Yeni patron adayı Elon Musk – eğer yılan hikayesine dönen sürecin sonunda
Twitter’ı satın alırsa – işi daha da
ileriye götüreceğe benziyor.
“Twitterature”
Japon dostlarımızın “eğlenceli mısra” anlamında Haiku
dedikleri kısa şiirlerin favori mekanlarından birisi de Twitter oldu. Burası
çok şaşırtıcı değildi çünkü haikular zaten 140 karaktere sığıyordu. Esas
ilginçlik, biraz edebi bir dille söyleyecek olursak, şiirin şiiri çağırması
oldu. “Ciddi” şiirler tweet mesajlarının aranan öğesine dönüştü. Twitter’dan
romanlar yazılmaya başlandı. Literature (edebiyat) sözcüğünden kırılarak türetilen
“Twitterature” kavramının ilk örneği daha 2008’de verilmişti. Nicholas
Belardes’in “Küçük Mekânlar” ismini verdiği 358 tweetlik romanı, türün ilk örneği
kabul edildi. Plaza yaşantısıyla dalga geçen bu komik roman da, daha uzunlarını
çağırdı. Halen Twitter’ı “aracı” olarak kabul eden onlarca roman yazılıyor.
Twitter
alternatif edebiyat mecrasına dönüşürken, instagram’da bir savaş başladı:
Emojiseverler vs Emoji düşmanları. Herkes bu savaşı “tatlı arkadaşlarımız”
emojilerin ve destekçilerinin kazanacağını düşünüyordu. Fakat bu da olmadı.

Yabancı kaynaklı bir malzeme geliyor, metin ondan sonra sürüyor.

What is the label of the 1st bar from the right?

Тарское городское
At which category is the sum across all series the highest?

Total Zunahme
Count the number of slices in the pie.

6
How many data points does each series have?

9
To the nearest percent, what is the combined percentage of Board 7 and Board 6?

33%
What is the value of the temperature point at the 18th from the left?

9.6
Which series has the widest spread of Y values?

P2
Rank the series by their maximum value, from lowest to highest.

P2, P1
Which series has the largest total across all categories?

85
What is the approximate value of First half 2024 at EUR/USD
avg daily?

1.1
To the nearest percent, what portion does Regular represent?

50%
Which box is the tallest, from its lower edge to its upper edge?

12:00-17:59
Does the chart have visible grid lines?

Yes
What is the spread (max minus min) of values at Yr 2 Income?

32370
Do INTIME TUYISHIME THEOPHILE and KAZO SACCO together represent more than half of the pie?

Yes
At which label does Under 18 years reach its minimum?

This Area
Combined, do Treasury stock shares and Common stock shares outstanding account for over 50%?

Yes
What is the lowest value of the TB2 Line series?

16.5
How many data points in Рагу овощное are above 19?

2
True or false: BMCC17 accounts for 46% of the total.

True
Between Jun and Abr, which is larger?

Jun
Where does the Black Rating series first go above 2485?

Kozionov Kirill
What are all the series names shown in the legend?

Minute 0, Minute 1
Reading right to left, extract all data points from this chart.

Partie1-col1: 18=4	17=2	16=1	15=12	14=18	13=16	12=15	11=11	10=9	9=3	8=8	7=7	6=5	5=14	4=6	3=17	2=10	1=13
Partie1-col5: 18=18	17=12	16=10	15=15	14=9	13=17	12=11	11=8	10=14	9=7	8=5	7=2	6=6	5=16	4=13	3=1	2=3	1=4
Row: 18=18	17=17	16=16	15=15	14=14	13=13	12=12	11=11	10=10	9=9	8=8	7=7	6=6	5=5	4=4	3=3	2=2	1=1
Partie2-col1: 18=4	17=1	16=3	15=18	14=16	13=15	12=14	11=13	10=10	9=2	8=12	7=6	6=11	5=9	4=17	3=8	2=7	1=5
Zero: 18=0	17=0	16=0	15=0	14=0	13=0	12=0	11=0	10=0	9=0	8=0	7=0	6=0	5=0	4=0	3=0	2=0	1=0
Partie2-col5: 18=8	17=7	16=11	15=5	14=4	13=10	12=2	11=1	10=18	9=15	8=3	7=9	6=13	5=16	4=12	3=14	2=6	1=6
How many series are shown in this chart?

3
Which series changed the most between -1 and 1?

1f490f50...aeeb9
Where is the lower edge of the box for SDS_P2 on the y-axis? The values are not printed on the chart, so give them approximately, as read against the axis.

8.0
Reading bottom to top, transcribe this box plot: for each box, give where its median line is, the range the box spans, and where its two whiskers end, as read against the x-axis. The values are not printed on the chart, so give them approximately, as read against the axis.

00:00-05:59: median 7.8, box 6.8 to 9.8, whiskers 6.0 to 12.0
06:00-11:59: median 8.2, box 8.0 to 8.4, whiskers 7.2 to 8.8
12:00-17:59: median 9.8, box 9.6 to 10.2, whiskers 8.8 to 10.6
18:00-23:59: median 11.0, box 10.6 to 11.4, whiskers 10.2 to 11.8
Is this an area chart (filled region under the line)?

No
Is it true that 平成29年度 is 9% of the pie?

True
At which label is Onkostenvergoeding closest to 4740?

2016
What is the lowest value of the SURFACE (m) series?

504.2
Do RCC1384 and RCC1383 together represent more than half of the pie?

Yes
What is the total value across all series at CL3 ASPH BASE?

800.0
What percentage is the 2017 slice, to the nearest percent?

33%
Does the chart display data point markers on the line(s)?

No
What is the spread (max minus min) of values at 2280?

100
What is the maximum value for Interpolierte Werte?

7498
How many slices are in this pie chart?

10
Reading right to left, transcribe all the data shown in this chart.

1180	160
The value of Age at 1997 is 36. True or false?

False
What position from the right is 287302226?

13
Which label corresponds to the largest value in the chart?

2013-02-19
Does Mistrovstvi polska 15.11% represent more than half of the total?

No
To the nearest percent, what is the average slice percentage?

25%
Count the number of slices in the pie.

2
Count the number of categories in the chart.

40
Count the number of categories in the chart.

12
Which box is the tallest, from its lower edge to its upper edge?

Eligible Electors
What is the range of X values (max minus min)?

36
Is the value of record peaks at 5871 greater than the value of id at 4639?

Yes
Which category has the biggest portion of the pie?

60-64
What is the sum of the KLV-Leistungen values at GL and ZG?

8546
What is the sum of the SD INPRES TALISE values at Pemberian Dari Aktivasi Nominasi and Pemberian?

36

İşler o dereceye geldi ki, emoji kullanılmasına çok da tepki gösterilmeyecek
olan paylaşımlarda bile, sevimli dostlarını kullanmaktan çekinen insanlar
türedi. Çünkü internet çağının çocukları, öncekilere şunu dayatmaya başladılar:
“Bir şey düşünüyorsan fikrini yaz. Fikrin yoksa yazma.”
Blog,
internet sitesi ve dergi yazarları da gittikçe uzun yazılar kaleme almaya
başladılar. (İşin garibi hala “iyi bir bloğun kısa yazılardan oluşması
gerektiği” tavsiyesi verilebiliyor. Sonra neden blog yazarlığı ölü meslek
muamelesi görüyor? Neden acaba?) Kitap yayıncılarının da eli rahatladı. Hala
400 sayfayı aşana deli muamelesi yapılsa da, 300 sayfadan fazla yazmak
“serbest”.
Bütün bu
bilgilere rağmen; tahmin edin hangi mecranın idarecileri “kısa yazmakta”
diretiyor? Bildiniz: Gazeteler. Kaderin garip cilvesine bakın ki, uzun yazı
ölmedi ama gazeteler ölüyor. (Burada işin Türkiye ayağından bahsettiğimi
hatırlatırım. Yoksa haber kalitesinin yanı sıra yazılarının da niteliğini – ve
evet- uzunluğunu artıran gazeteler keyifle okunuyor. Mesela; Guardian, New York
Times veya Der Spiegel)
Bir Şey Katmak
Aslında uzun
veya kısa yazma ayrımı matbaaların yegane yayım organı olduğu dönemlerde bir
şey ifade ediyordu. Çünkü uzun metinler için daha fazla harf kalıbı ve sayfa
gerekiyordu. Bu da ekstra maliyet anlamına geliyordu. Dolayısıyla uzun yazma
ayrıcalığına sahip olabilmek için, okunan bir yazar olmanız gerekiyordu.
Aradaki yayımcıyı ortadan kaldıran (veya klasik kitap yayımını esas alırsak, dönüştüren)
internet sayesinde uzun ve kısa yazıların ölçülebilir maliyeti eşitlendi.
Sonuçta kimse harf dökmüyor ve artan sayfa sayısının gerçek hayatta bir
karşılığı yok. Fakat çağımızda ne olduğundan ziyade “fazlasıyla hızlanmış”
olduğunu tartıştığımız zaman kavramı işin içine giriyor. 2010’ların başında
uzun yazının ölümünü ilan edenler, insanların vaktinin değerli olduğu
varsayımına yaslanıyordu.
İnsanların
vakti değerlidir. Bir yazıyı okumaya başladıkları vakit, bu yazının onlara bir
şey katması gerektiğini düşünürler. Bu düzlemde yazılar kısa veya uzun diye
ayrılmaz. Kimisi meselesini kısa ve öz anlatırken; bazısı özet yapmak yerine
bütün konuyu ele almayı tercih eder. Ama okuduğumuzda bize bir şey katıyorsa,
uzun veya kısalığının bir önemi yoktur. Nitekim bu blog dahil olmak üzere,
birçok yayım organında uzun yazıların gayet de okunduğu – hatta kısalardan daha
fazla okunduğu – görülebilir.
Mesele yazının
okuyana bir şey katmasıdır. Uzun yazı tek başına bir değer değildir. Aynı şey
kısa yazı için de geçerlidir.
Editör,
eleştirmen, yazar ve yayımcı dostlarımızı kabuktan ziyade özle ilgilenmeye
davet ediyor, peş peşe uzun yazılar yazdıktan sonra, “uzun yazmakla” ilgili bu
denemeyi biraz kısa tutarak bitiriyorum. Tepemde bir editör yok ama “lafı
lüzumsuz yere uzatacağıma kısa yazarım daha iyi” diye bir düşüncem var.